Au Lucernaire, seulement accompagné de poupées, il donne à « L’Art d’être grand-père », une vérité émouvante.
C’est en 1877 que fut publié L’Art d’être grand-père. Il ne faut pas s’en tenir au titre de ce recueil très riche et qui, partant des enfants et de l’émerveillement d’un homme touché par des deuils nombreux, dépasse de loin les anecdotes et pensées immédiates. Il y a, dans l’ensemble des poèmes réunis, des textes simples et accessibles tels ceux que l’on apprenait à l’école autrefois : « Jeanne était au pain sec dans le cabinet noir, / Pour un crime quelconque, et, manquant au devoir,/ J’allai voir la proscrite en pleine forfaiture, / Et lui glissai dans l’ombre un pot de confiture / Contraire aux lois (…). »

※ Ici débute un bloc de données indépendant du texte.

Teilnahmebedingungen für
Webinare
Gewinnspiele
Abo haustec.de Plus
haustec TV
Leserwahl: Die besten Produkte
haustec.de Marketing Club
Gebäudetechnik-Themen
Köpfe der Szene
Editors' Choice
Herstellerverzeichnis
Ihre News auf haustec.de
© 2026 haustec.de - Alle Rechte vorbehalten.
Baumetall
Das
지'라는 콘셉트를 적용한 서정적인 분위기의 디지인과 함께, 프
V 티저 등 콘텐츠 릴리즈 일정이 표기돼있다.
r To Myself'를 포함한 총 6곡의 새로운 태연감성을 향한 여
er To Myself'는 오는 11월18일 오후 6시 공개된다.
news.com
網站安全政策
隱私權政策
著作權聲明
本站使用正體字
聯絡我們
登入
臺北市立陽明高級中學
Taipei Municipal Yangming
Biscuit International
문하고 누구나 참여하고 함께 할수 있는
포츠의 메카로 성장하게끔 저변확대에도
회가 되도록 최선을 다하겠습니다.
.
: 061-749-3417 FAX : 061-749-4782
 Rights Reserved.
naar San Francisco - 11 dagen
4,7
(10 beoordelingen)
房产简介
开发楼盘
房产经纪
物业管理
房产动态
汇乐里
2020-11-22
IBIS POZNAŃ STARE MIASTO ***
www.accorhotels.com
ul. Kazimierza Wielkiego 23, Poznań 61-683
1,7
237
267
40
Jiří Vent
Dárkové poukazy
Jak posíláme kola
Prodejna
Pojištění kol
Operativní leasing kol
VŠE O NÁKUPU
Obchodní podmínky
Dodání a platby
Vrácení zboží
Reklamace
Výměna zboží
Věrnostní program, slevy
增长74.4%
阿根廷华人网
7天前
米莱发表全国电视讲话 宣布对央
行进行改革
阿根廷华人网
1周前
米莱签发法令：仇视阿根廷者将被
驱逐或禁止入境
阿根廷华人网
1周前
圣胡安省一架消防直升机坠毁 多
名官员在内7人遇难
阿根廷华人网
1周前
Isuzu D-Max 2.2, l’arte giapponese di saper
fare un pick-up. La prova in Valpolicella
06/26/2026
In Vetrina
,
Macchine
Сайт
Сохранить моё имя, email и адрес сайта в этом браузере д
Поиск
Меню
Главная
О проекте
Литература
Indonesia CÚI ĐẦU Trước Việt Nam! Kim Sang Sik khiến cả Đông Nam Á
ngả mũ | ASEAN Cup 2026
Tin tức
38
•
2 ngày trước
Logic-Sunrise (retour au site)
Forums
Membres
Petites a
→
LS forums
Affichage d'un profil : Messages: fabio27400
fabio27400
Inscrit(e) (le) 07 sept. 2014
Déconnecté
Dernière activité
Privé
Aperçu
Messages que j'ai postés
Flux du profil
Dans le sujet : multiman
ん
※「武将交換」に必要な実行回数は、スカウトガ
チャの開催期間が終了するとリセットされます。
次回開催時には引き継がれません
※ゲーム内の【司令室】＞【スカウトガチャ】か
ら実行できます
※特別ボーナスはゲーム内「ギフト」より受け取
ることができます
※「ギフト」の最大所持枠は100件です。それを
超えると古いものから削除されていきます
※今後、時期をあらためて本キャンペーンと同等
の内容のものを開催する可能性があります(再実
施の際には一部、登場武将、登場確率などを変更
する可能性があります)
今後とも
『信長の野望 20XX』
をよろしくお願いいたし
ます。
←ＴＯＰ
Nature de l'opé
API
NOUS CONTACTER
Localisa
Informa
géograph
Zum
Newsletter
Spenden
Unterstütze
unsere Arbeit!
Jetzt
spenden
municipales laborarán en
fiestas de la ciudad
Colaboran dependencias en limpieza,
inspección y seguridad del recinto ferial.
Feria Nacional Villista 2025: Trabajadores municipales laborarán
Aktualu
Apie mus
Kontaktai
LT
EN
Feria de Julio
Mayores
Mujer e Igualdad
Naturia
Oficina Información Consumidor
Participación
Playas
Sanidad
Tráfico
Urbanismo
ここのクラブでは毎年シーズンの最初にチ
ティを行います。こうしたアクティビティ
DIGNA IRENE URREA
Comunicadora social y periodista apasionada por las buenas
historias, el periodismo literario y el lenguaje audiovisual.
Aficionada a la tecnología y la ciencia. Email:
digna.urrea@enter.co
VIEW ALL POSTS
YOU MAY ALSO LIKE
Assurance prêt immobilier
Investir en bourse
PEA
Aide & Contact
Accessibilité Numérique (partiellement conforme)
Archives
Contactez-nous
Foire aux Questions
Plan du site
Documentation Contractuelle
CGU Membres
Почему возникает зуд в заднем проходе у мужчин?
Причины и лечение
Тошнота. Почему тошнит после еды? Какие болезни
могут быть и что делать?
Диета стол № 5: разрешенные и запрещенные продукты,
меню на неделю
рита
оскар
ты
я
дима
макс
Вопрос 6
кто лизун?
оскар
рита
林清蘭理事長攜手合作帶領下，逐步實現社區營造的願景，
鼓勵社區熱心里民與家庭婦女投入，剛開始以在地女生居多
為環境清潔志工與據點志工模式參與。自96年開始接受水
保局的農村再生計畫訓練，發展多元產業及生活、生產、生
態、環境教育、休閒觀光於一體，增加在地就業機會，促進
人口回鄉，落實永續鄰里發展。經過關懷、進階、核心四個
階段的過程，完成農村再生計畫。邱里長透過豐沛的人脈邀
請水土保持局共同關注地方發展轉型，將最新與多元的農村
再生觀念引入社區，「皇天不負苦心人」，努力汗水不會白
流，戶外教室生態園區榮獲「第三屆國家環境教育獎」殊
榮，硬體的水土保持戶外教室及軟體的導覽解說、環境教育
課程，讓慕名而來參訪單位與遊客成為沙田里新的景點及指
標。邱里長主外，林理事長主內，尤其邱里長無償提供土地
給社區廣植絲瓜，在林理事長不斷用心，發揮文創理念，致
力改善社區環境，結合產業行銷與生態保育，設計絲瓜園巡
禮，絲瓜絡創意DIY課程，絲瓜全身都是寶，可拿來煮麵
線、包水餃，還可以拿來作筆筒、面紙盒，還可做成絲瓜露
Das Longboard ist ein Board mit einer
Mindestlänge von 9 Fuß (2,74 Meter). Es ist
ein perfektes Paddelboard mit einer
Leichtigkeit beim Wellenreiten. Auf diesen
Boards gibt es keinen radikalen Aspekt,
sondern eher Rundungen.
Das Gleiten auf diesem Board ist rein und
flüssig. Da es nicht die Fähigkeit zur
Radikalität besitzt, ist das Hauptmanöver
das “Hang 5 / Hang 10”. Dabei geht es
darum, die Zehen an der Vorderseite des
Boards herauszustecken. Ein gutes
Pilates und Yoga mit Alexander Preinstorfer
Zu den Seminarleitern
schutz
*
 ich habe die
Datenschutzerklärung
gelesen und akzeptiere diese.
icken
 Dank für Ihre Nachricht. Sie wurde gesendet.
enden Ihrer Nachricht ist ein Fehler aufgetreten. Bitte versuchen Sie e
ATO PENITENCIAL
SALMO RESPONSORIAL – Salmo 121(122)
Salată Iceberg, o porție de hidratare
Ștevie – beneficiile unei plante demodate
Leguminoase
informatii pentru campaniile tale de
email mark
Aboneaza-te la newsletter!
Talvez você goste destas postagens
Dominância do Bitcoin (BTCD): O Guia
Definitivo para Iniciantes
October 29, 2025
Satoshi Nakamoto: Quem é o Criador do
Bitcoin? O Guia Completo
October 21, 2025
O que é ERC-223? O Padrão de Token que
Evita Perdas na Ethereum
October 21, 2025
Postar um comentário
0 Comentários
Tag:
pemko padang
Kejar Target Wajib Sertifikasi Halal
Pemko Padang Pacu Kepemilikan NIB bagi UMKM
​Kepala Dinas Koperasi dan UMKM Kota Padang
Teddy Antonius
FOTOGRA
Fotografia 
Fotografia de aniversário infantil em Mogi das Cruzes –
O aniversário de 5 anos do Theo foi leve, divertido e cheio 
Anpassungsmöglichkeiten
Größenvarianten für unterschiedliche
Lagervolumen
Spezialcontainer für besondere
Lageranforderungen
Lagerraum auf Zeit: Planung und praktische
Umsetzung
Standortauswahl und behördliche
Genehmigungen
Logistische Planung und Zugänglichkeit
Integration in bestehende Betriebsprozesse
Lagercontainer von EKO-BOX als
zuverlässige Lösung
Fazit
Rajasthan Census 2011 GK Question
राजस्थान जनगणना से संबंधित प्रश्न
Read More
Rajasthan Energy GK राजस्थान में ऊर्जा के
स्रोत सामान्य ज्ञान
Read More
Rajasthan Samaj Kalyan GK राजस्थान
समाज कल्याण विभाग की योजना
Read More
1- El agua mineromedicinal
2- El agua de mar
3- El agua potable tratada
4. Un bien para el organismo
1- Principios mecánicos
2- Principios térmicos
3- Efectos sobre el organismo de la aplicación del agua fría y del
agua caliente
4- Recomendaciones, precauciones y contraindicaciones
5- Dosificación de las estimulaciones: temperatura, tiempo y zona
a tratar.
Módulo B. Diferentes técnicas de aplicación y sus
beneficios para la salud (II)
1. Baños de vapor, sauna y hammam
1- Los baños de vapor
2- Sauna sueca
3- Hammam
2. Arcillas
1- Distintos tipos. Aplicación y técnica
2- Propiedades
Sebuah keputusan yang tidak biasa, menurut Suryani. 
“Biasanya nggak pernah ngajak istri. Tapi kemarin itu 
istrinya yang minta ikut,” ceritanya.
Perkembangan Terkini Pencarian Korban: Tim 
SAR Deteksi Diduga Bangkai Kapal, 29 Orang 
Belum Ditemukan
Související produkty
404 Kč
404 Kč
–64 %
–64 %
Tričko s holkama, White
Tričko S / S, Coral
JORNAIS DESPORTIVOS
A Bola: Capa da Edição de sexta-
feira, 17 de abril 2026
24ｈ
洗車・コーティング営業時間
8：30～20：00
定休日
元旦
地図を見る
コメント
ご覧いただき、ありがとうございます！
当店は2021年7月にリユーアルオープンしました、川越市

Et puis il y a également, des pages puissantes et d’une encre sombre, celle qui rappelle les dessins tourmentés. Des pages profondes, qui ne se contentent pas de nous raconter les plaisirs et les jours de la petite enfance. Des pages qui interrogent le monde, le sens de la vie. Victor Hugo est un homme, comme il le dit à son retour d’exil : « vieux, faible et vaincu », ainsi que le rappelle Jean-Claude Drouot dans la présentation de son spectacle.
Il est enveloppé de morts. Léopoldine s’est noyée en 1843 à Villequier. Elle avait 19 ans. Sa femme Adèle Foucher s’est éteinte en 1868, avant même d’avoir 65 ans. Son fils Charles meurt à 44 ans, en 1871, son fils François-Victor, le traducteur de Shakespeare, meurt en 1873, à 45 ans. Quant à Adèle, sa fille, elle est déclarée « folle » en 1872. Que de malheurs, que de chagrins pour cet homme toujours tourné vers les autres, qui défendra toujours les humbles, les fragiles. Lui, il a encore quelques années à vivre. Il s’éteint le 22 mai 1885.
Ses bonheurs, ce sont donc ces deux enfants, le grand frère et la petite sœur, ses petits enfants chéris qu’il observe avec tendresse et, répétons-le, émerveillement. Mais il sait, ce grand homme, que dans l’innocence, la candeur, la spontanéité, il y a l’horizon des grandes questions de l’existence.
C’est pourquoi certains poèmes sont difficiles. Ils ne coulent pas de source et exigent une grande attention.
Dans un décor chaleureux, Jean-Claude Drouot offre une traversée de L’Art d’être grand-père avec délicatesse. Pas de petits enfants, auprès de lui. Mais des poupées. Et surtout, son art de dire, d’être ému avec noblesse, de toute son âme de grand comédien qui a servi, tout au long de sa vie, les plus grands textes, les plus grands écrivains. Il aurait pu faire une carrière cinématographique importante. Mais il a donné sa préférence au théâtre. On a revu Le Bonheur au moment de la mort d’Agnès Varda. Jean-Claude Drouot a perdu sa femme, il y a peu. Il y a tout cela dans ce moment de probité et d’émotion, aussi simple que bouleversant.
« Moi qu’un petit
enfant rend tout à fait stupide,
J’en ai deux; George et Jeanne; et je prends l’un pour guide
Et l’autre pour lumière, et j’accours à leur voix,
Vu que George a deux ans et que Jeanne a dix mois. » Et répétons-le,
ce grand Hugo, si bien servi par Jean-Claude Drouot, nous entraîne bien
au-delà, dans les cieux immenses et les mystères de la vie, de l’existence.
Lucernaire, théâtre noir, à 18h3 0, du mardi au samedi, à 15h00 le dimanche. Durée : 1h10. Jusqu’au 2 janvier. Tél : 01 45 44 57 34.